* BEGIN Quoted passage *

The Universe’s Most Enigmatic Frame Builder

by | Jun 19, 2018

RICHARD SACHS DISCUSSES THE NATURE OF MAKING, BECOMING THE HEAT, THE BEAUTY OF POSSIBILITIES, AND HAVING STANDARDS BEYOND ALL REASON

I told him that traditionally, there is an introduction at the start of a Q&A, wherein the writer pontificates about the subject of the interview and attempts to depict a lifetime of unknowable background and influences in a few hundred words, and also says what the person was wearing and if it was sunny or rainy when they talked and maybe what they had to eat. I told him that was not really my thing and I didn’t think it was his, either. I think I said, about it all, yuk. Or maybe ick. I said since this was Bicycling‘s special issue about cycling’s makers, maybe he and I could make the intro together. He said that sounded interesting. So I said, let’s start by telling people who you are. And he said: I am Richard Sachs.

* END Quoted passage *
* BEGIN Records shown *

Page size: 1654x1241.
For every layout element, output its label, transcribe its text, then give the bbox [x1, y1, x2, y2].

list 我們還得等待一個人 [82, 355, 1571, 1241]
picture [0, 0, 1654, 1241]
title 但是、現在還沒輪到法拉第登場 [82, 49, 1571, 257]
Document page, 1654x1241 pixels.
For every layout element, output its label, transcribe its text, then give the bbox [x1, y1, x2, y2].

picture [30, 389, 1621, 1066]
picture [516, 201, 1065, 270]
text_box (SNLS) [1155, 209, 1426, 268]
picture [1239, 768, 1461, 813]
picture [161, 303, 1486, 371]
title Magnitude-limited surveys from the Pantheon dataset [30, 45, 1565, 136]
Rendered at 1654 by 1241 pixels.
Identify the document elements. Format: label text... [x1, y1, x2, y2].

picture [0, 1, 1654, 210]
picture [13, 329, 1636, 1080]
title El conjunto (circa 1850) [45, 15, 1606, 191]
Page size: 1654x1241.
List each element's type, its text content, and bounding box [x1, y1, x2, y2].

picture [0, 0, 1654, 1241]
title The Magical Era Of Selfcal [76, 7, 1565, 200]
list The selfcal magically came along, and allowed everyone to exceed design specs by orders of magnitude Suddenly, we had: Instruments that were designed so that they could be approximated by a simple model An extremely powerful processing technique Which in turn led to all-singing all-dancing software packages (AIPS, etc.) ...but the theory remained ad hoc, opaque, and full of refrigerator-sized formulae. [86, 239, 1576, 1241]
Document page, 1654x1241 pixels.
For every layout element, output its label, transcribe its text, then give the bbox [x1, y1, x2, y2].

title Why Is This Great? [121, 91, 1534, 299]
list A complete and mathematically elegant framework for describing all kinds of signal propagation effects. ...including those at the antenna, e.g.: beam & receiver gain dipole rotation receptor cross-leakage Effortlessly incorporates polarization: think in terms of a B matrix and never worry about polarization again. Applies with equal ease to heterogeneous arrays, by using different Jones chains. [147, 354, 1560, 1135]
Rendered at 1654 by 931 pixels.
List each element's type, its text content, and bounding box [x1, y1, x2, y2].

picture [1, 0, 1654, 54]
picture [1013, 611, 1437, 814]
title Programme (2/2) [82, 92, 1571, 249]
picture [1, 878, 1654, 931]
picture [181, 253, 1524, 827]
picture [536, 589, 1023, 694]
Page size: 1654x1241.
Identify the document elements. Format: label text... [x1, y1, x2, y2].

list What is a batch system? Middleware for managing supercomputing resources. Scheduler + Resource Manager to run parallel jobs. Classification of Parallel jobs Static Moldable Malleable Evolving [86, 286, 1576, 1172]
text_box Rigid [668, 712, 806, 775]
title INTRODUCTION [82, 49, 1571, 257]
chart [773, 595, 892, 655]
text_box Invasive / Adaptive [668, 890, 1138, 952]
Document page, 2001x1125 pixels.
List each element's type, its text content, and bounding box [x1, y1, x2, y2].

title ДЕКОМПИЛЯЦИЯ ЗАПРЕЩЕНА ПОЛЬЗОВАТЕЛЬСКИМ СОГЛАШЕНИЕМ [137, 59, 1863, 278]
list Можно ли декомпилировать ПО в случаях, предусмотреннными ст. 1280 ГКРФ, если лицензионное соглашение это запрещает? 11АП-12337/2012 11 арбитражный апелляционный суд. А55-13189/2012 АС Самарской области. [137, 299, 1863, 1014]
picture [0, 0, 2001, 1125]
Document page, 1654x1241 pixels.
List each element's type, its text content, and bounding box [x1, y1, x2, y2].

* END Records shown *

• Instructions to follow:
From the Richard Sachs profile above, reproduce the passage that begins with the words "RICHARD SACHS DISCUSSES" and ends with "am Richard Sachs.".

• Written solution:
RICHARD SACHS DISCUSSES THE NATURE OF MAKING, BECOMING THE HEAT, THE BEAUTY OF POSSIBILITIES, AND HAVING STANDARDS BEYOND ALL REASON

I told him that traditionally, there is an introduction at the start of a Q&A, wherein the writer pontificates about the subject of the interview and attempts to depict a lifetime of unknowable background and influences in a few hundred words, and also says what the person was wearing and if it was sunny or rainy when they talked and maybe what they had to eat. I told him that was not really my thing and I didn’t think it was his, either. I think I said, about it all, yuk. Or maybe ick. I said since this was Bicycling‘s special issue about cycling’s makers, maybe he and I could make the intro together. He said that sounded interesting. So I said, let’s start by telling people who you are. And he said: I am Richard Sachs.